[Required action] Each line below from the one containing "Page 6 of 6" through the one containing "Exclusion of Responsibility" is to be given again exactly, and no line outside that span.

[Provided data]
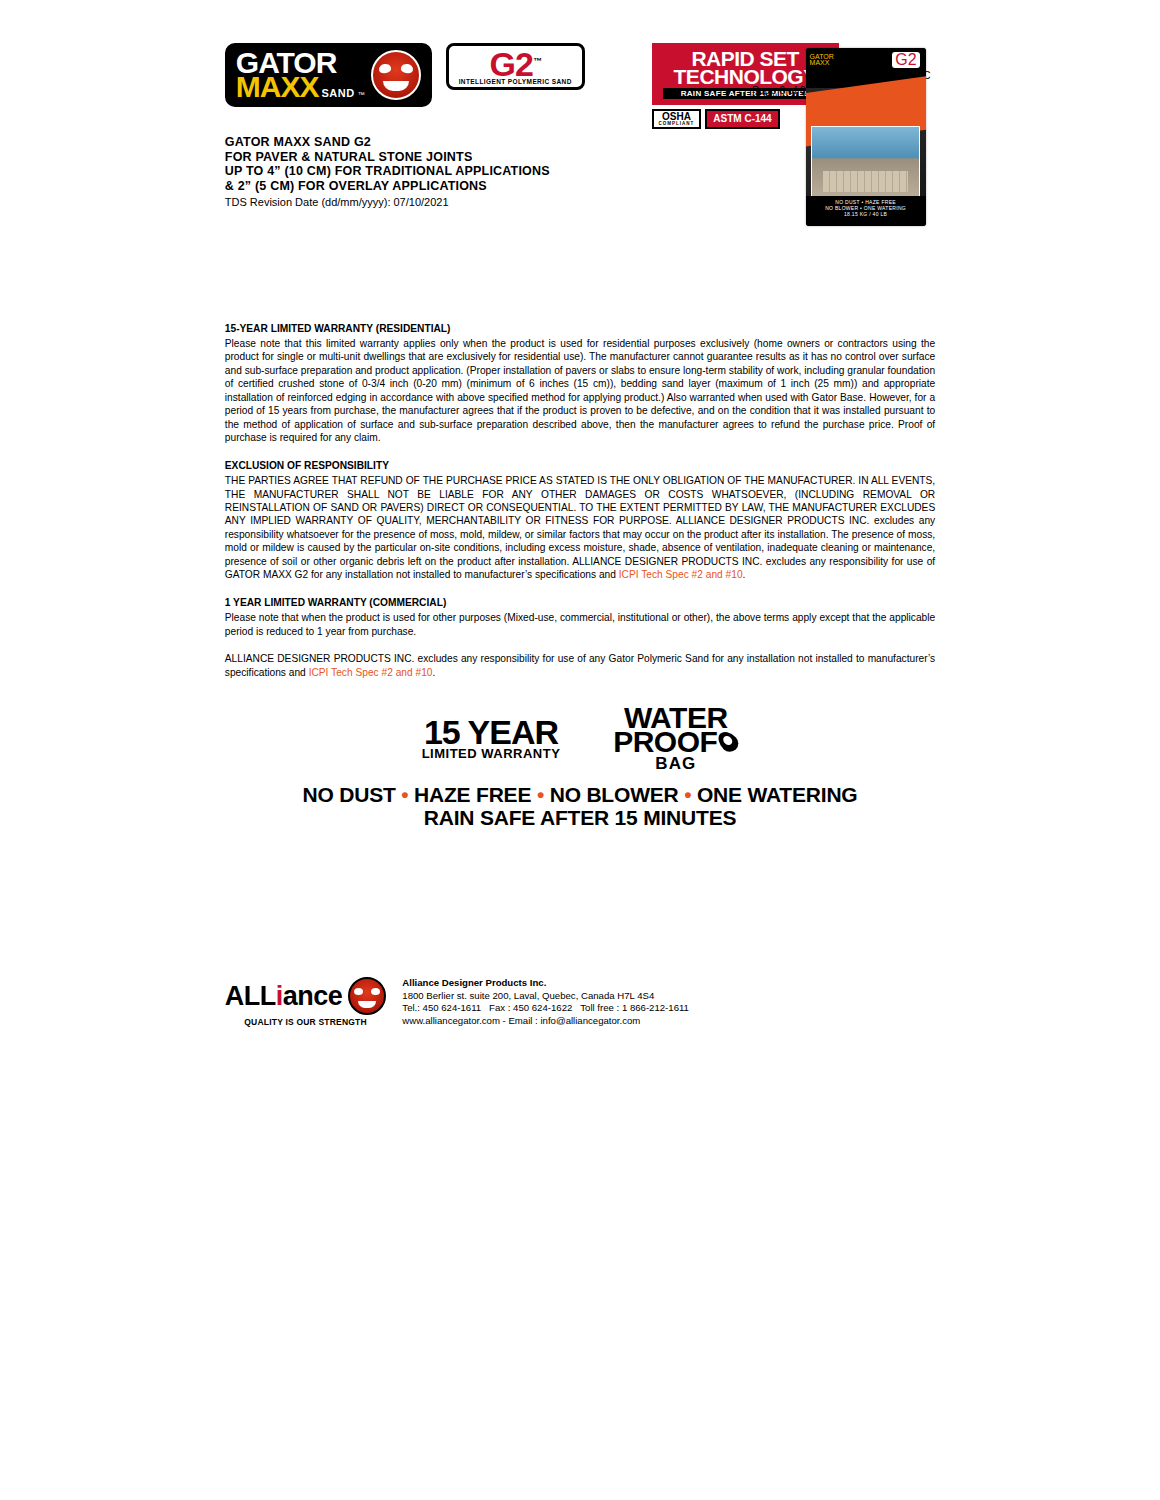03C
Page 6 of 6
GATOR
MAXX
G2
NO DUST • HAZE FREE NO BLOWER • ONE WATERING 18.15 KG / 40 LB
GATOR MAXX SAND™
G2™
INTELLIGENT POLYMERIC SAND
RAPID SET
TECHNOLOGY
RAIN SAFE AFTER 15 MINUTES
OSHACOMPLIANT
ASTM C-144
GATOR MAXX SAND G2
FOR PAVER & NATURAL STONE JOINTS
UP TO 4” (10 CM) FOR TRADITIONAL APPLICATIONS
& 2” (5 CM) FOR OVERLAY APPLICATIONS
TDS Revision Date (dd/mm/yyyy): 07/10/2021
15-Year Limited Warranty (Residential)
Please note that this limited warranty applies only when the product is used for residential purposes exclusively (home owners or contractors using the product for single or multi-unit dwellings that are exclusively for residential use). The manufacturer cannot guarantee results as it has no control over surface and sub-surface preparation and product application. (Proper installation of pavers or slabs to ensure long-term stability of work, including granular foundation of certified crushed stone of 0-3/4 inch (0-20 mm) (minimum of 6 inches (15 cm)), bedding sand layer (maximum of 1 inch (25 mm)) and appropriate installation of reinforced edging in accordance with above specified method for applying product.) Also warranted when used with Gator Base. However, for a period of 15 years from purchase, the manufacturer agrees that if the product is proven to be defective, and on the condition that it was installed pursuant to the method of application of surface and sub-surface preparation described above, then the manufacturer agrees to refund the purchase price. Proof of purchase is required for any claim.
Exclusion of Responsibility
The parties agree that refund of the purchase price as stated is the only obligation of the manufacturer. In all events, the manufacturer shall not be liable for any other damages or costs whatsoever, (including removal or reinstallation of sand or pavers) direct or consequential. To the extent permitted by law, the manufacturer excludes any implied warranty of quality, merchantability or fitness for purpose. Alliance Designer Products Inc. excludes any responsibility whatsoever for the presence of moss, mold, mildew, or similar factors that may occur on the product after its installation. The presence of moss, mold or mildew is caused by the particular on-site conditions, including excess moisture, shade, absence of ventilation, inadequate cleaning or maintenance, presence of soil or other organic debris left on the product after installation. Alliance Designer Products Inc. excludes any responsibility for use of Gator Maxx G2 for any installation not installed to manufacturer’s specifications and ICPI Tech Spec #2 and #10.
1 Year Limited Warranty (Commercial)
Please note that when the product is used for other purposes (Mixed-use, commercial, institutional or other), the above terms apply except that the applicable period is reduced to 1 year from purchase.
Alliance Designer Products Inc. excludes any responsibility for use of any Gator Polymeric Sand for any installation not installed to manufacturer’s specifications and ICPI Tech Spec #2 and #10.
15 YEAR
LIMITED WARRANTY
WATER
PROOF
BAG
NO DUST • HAZE FREE • NO BLOWER • ONE WATERING
RAIN SAFE AFTER 15 MINUTES
ALLiance
QUALITY IS OUR STRENGTH
Alliance Designer Products Inc.
1800 Berlier st. suite 200, Laval, Quebec, Canada H7L 4S4
Tel.: 450 624-1611 Fax : 450 624-1622 Toll free : 1 866-212-1611
www.alliancegator.com - Email : info@alliancegator.com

[The completed task]
Page 6 of 6
GATOR
MAXX
G2
NO DUST • HAZE FREE NO BLOWER • ONE WATERING 18.15 KG / 40 LB
GATOR MAXX SAND™
G2™
INTELLIGENT POLYMERIC SAND
RAPID SET
TECHNOLOGY
RAIN SAFE AFTER 15 MINUTES
OSHACOMPLIANT
ASTM C-144
GATOR MAXX SAND G2
FOR PAVER & NATURAL STONE JOINTS
UP TO 4” (10 CM) FOR TRADITIONAL APPLICATIONS
& 2” (5 CM) FOR OVERLAY APPLICATIONS
TDS Revision Date (dd/mm/yyyy): 07/10/2021
15-Year Limited Warranty (Residential)
Please note that this limited warranty applies only when the product is used for residential purposes exclusively (home owners or contractors using the product for single or multi-unit dwellings that are exclusively for residential use). The manufacturer cannot guarantee results as it has no control over surface and sub-surface preparation and product application. (Proper installation of pavers or slabs to ensure long-term stability of work, including granular foundation of certified crushed stone of 0-3/4 inch (0-20 mm) (minimum of 6 inches (15 cm)), bedding sand layer (maximum of 1 inch (25 mm)) and appropriate installation of reinforced edging in accordance with above specified method for applying product.) Also warranted when used with Gator Base. However, for a period of 15 years from purchase, the manufacturer agrees that if the product is proven to be defective, and on the condition that it was installed pursuant to the method of application of surface and sub-surface preparation described above, then the manufacturer agrees to refund the purchase price. Proof of purchase is required for any claim.
Exclusion of Responsibility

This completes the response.